Tuesday, 4 September 2012

Replay: Fallout New Vegas

Although Fallout 3 will inevitably go down in history as the classic in the modern Fallout games (it deserves to because it was awesome and it did spectacularly well at resurrecting the series) for me New Vegas took the formula and improved on it and gave us a stronger game. Where Fallout 3 was a lonely adventure, filled more with mutants than humans, New Vegas focuses more on the human element with you interacting with the various factions that have formed from the remnants of mankind as they desperately try to re-establish some semblance of civilisation.

This human factor, coupled with the fact that your motivation in the story begins as simple revenge, makes it easy for the player to connect with the story, to truly experience and understand the harshness and desperation of post apocalyptic life. Where Fallout 3 was cold and desolate, lonely and empty, New Vegas is desperate and violent, intoxicating and terrifying and you aren't always alone. When you are alone in the bottom of a half flooded mutant ridden vault it's hard not to panic from the fear of not being strong enough to get out alive, you are weak and alone, but then on the surface you can find a companion and blaze a trail through the world of New Vegas, feeling like you belong, like you have real power.

Of course none of this would matter if the game didn't handle well and look good. Thankfully it does both superbly well. The mechanics from the third game remain intact but have been modified and tightened up to provide a far superior experience to the one that you find in the games' predecessor. The graphics have also been improved. The world seems more varied this time around and the power of the graphics engine means that the harshness of the landscape can truly be understood. It also means that there is a strong urge to explore. You might see a tower in the distance and it's virtually impossible to resist the urge to go and see it, to see who or what is there, what it is and what you can find there.

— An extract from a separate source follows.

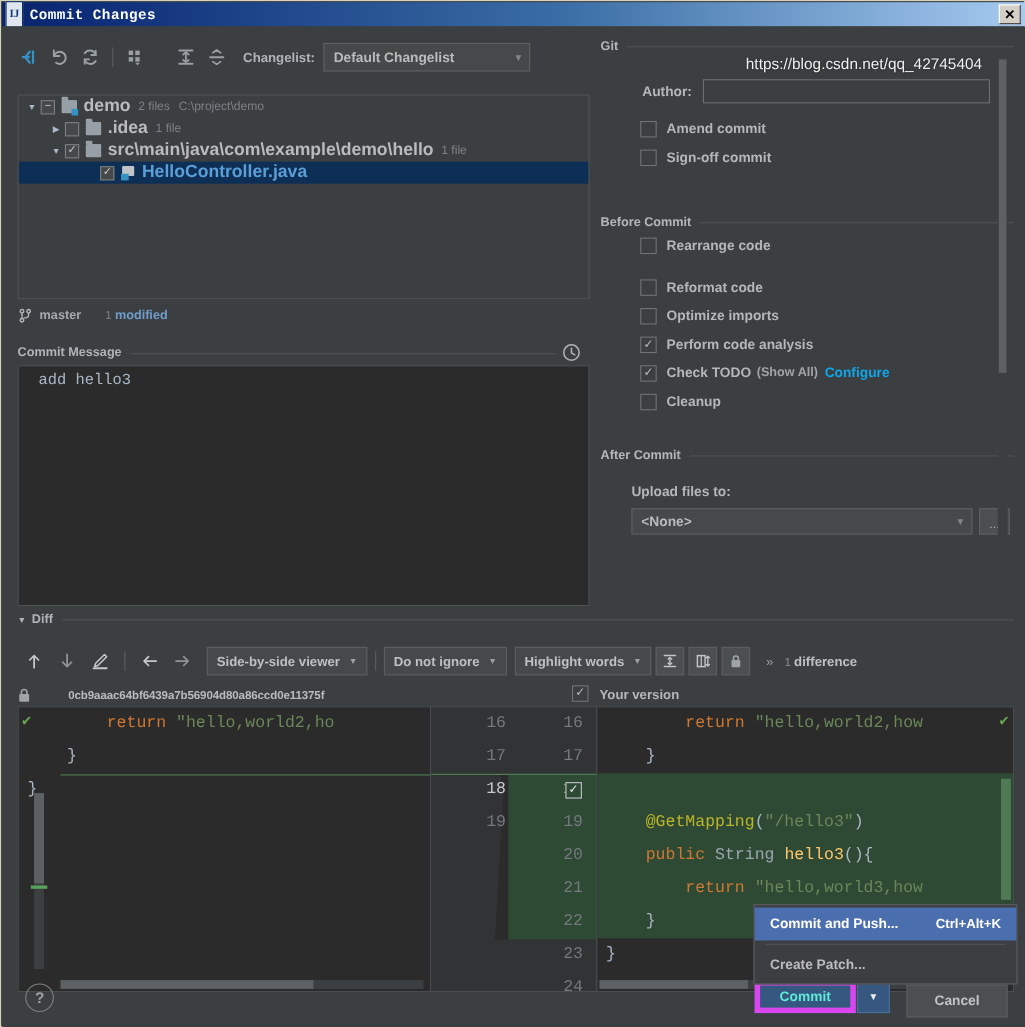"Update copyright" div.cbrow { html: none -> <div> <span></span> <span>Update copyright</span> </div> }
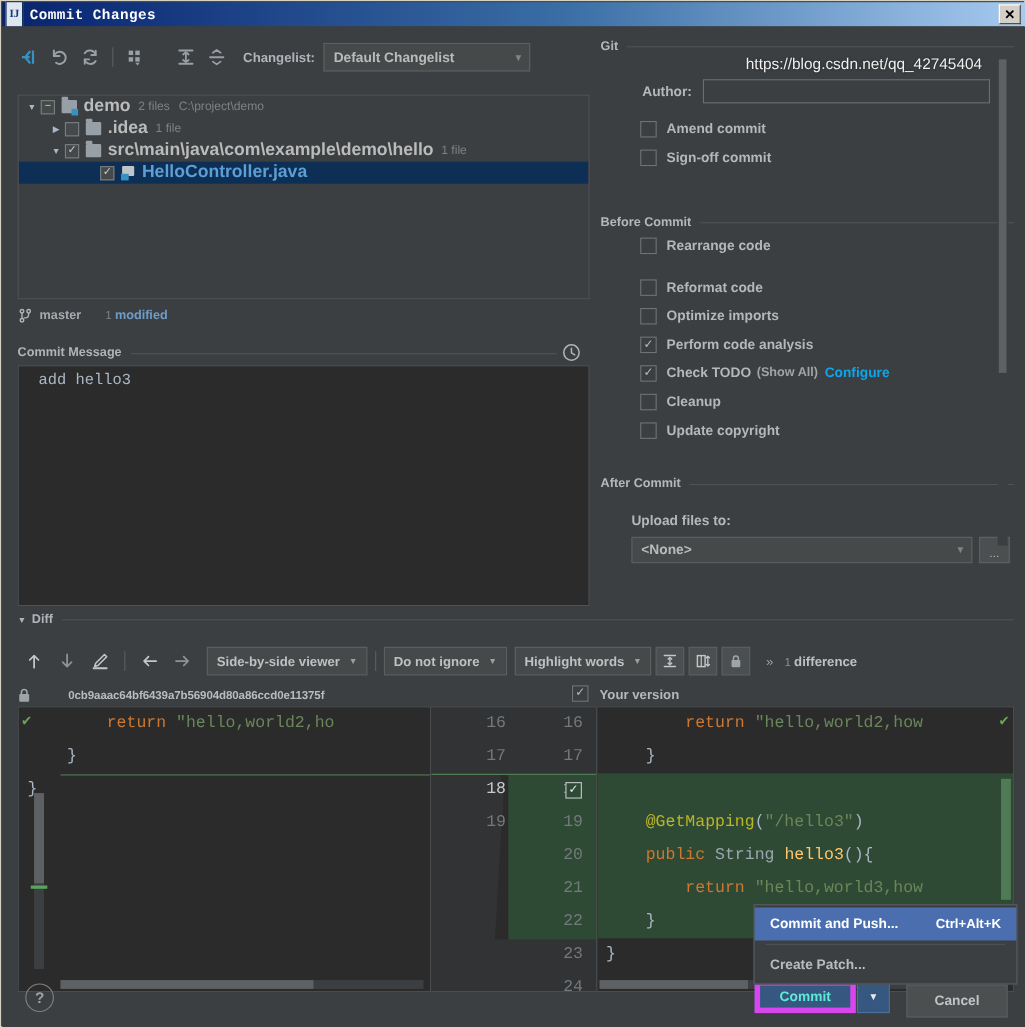"Cancel" .cancel-btn { top: 9px -> 3px }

In a way this is the game's single biggest strength. The story is fantastic and is gripping from start to finish but it's the desire to stray from the beaten path, to turn a quick play through into a session that lasts for well over a hundred hours that makes the game truly great.

Whilst there are many RPG franchises and whilst many of them are great none of them quite capture the same feelings that Fallout can give you, none of them seem so deep and enjoyable and although they are still highly playable there is always the nagging feeling that it isn't quite Fallout. Roll on Fallout 4.